* [Task prompt]: Please write out the part of the court case text starting with "Al NOEL, et" and going on through "for defendants, appellants.", word for word.

**** Quoted passage

Court: Court of Appeals for the First Circuit Number: 89-1139 Visitors: 25
Filed: Jul. 26, 1989
Latest Update: Feb. 22, 2020
Summary: , 11, Mr. Curtis retired, effective January 1, 1982, and the administrator of the Sentry Insurance Employee Retirement Plan, Mr. Al Noel, a defendant in this action, undertook to determine the retirement compensation to which Mr. Curtis was entitled., 13, Mr. Curtis requested the higher benefits;

877 F.2d 159

Robert E. CURTIS, Plaintiff, Appellee,
v.
Al NOEL, et al., Defendants, Appellants.

No. 89-1139.

United States Court of Appeals,
First Circuit.

Heard May 1, 1989.
Decided June 21, 1989.
Rehearing and Rehearing En Banc Denied July 26, 1989.

1

Richard W. Benka, with whom, Paul V. Lyons, Joseph Halpern and Foley, Hoag & Eliot were on brief, for defendants, appellants.

2

John N. Lewis, with whom Ravech, Aronson & Shuman, P.C., was on brief, for plaintiff, appellee.

********
**** Dataset content

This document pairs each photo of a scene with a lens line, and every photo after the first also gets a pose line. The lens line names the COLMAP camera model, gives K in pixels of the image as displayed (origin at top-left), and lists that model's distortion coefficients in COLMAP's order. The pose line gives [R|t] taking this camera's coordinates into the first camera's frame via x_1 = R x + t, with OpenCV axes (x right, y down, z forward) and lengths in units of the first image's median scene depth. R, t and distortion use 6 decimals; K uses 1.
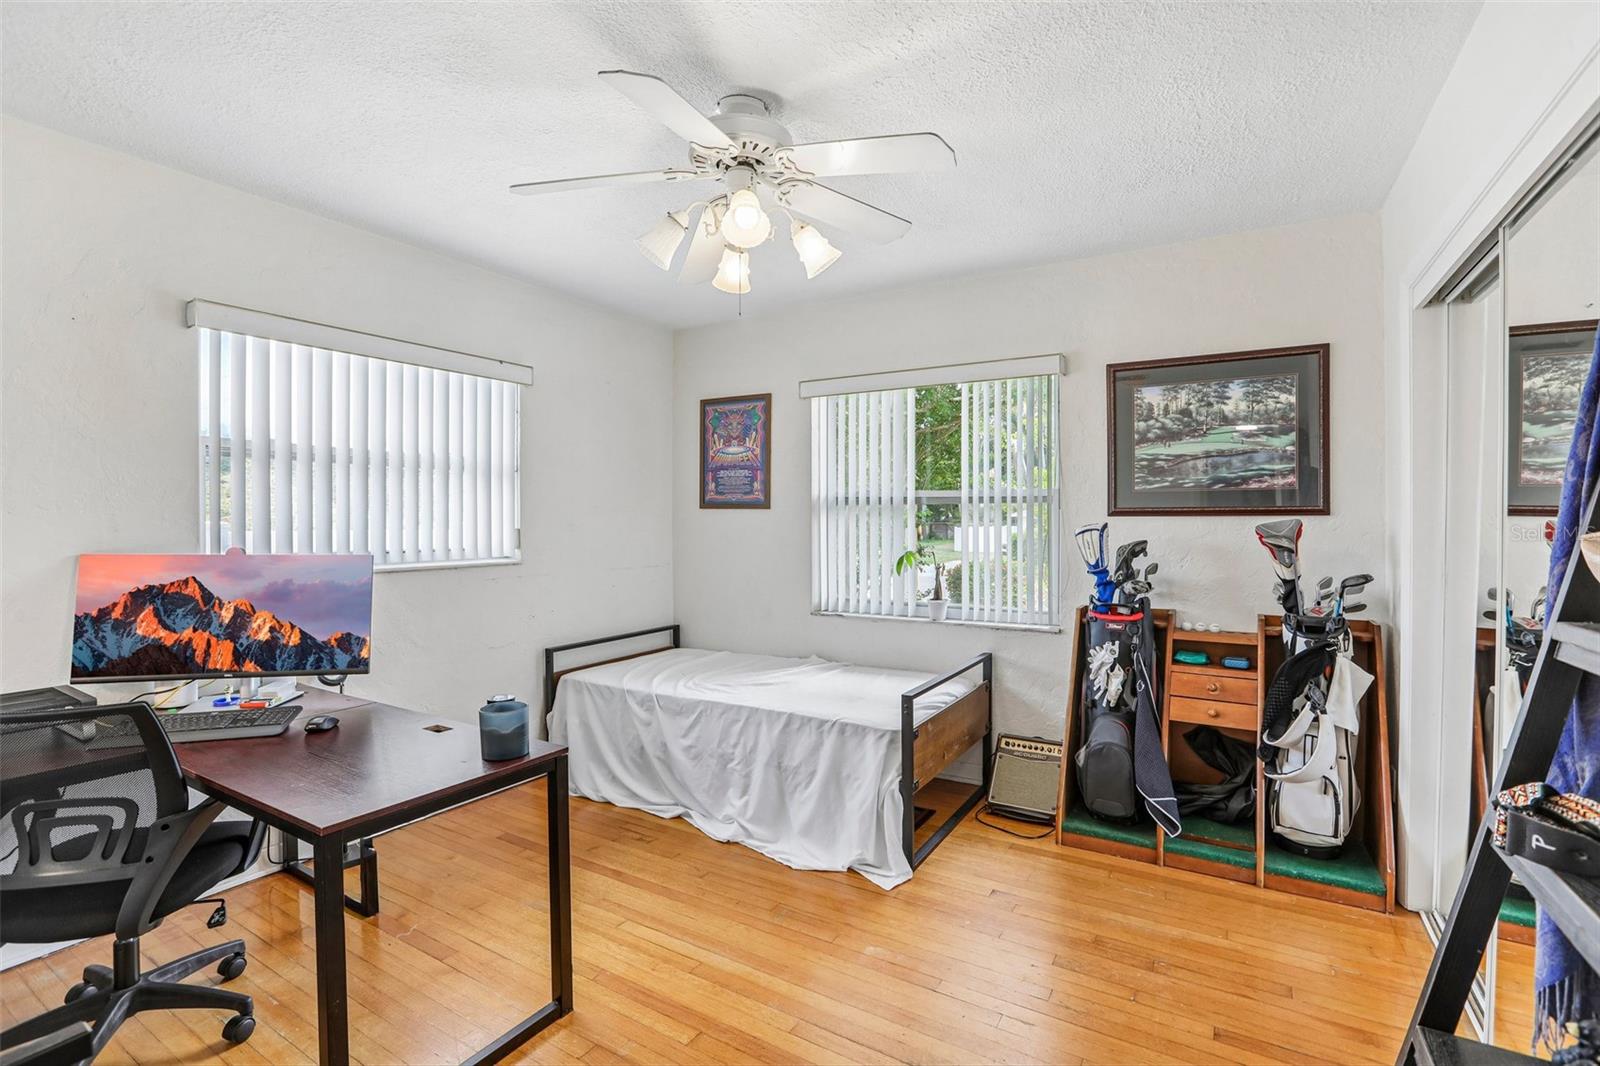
lens RADIAL K [[729.0, 0, 791.9], [0, 729.0, 527.2], [0, 0, 1]] dist [-0.027429, 0.003087]
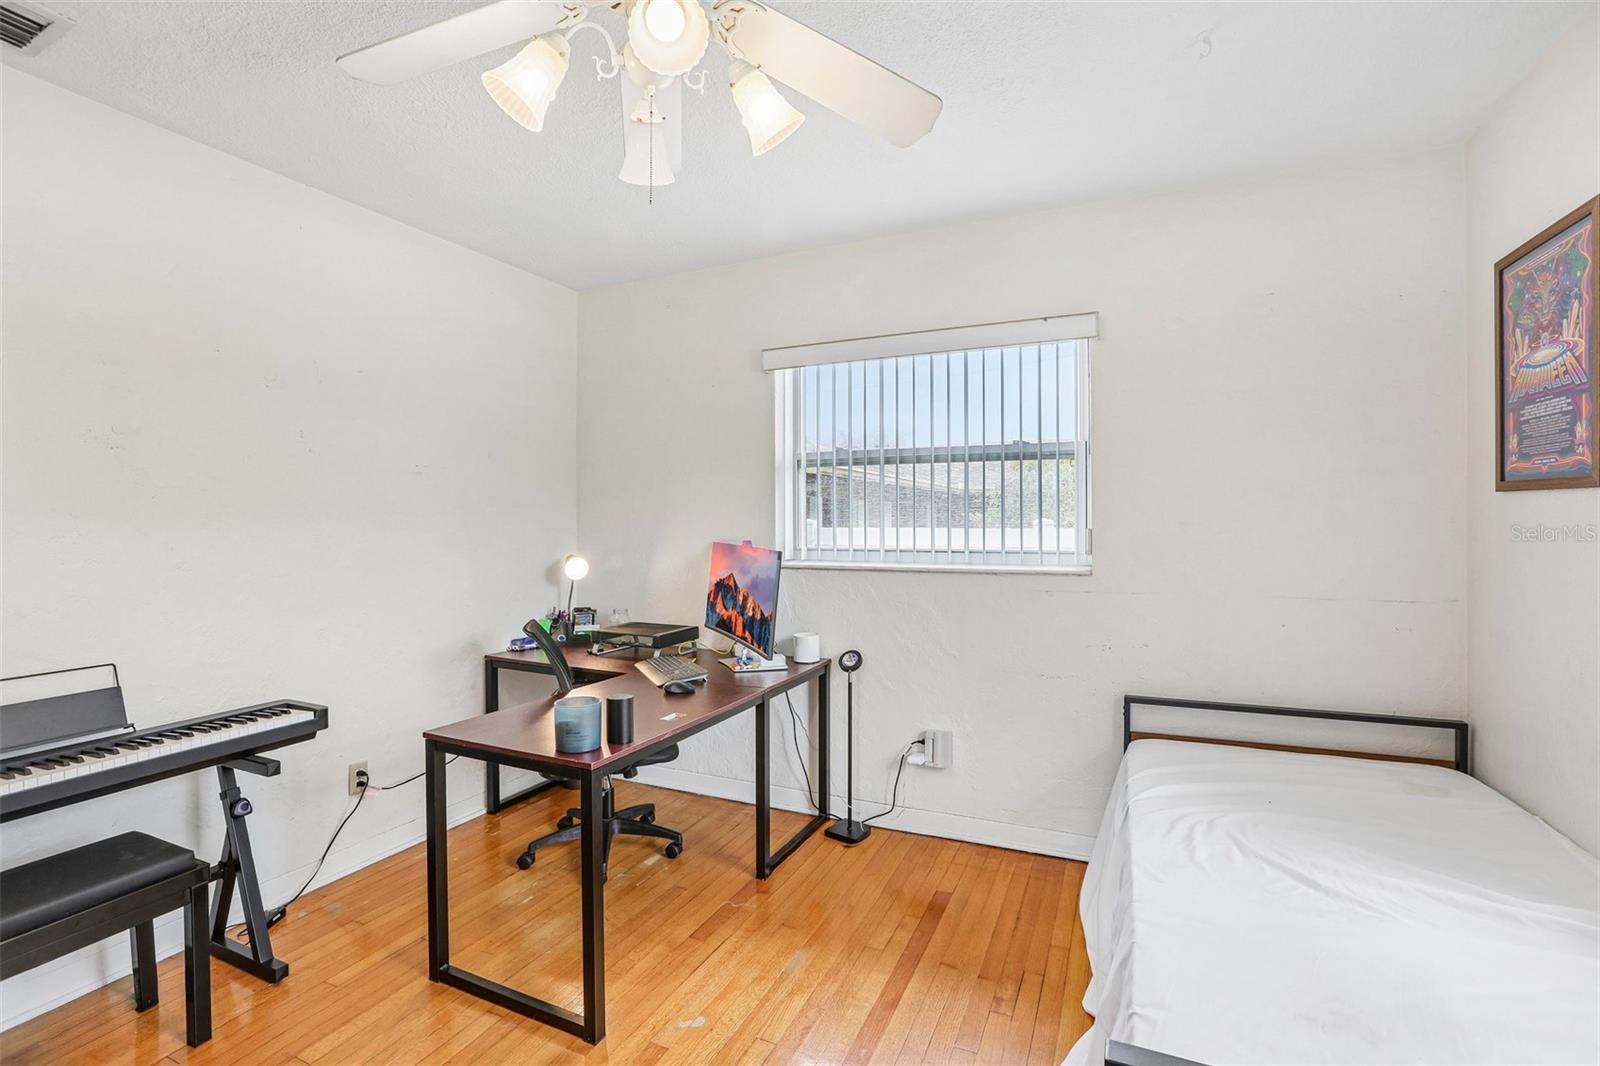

********

* [Result for this exercise]:
Al NOEL, et al., Defendants, Appellants.

No. 89-1139.

United States Court of Appeals,
First Circuit.

Heard May 1, 1989.
Decided June 21, 1989.
Rehearing and Rehearing En Banc Denied July 26, 1989.

1

Richard W. Benka, with whom, Paul V. Lyons, Joseph Halpern and Foley, Hoag & Eliot were on brief, for defendants, appellants.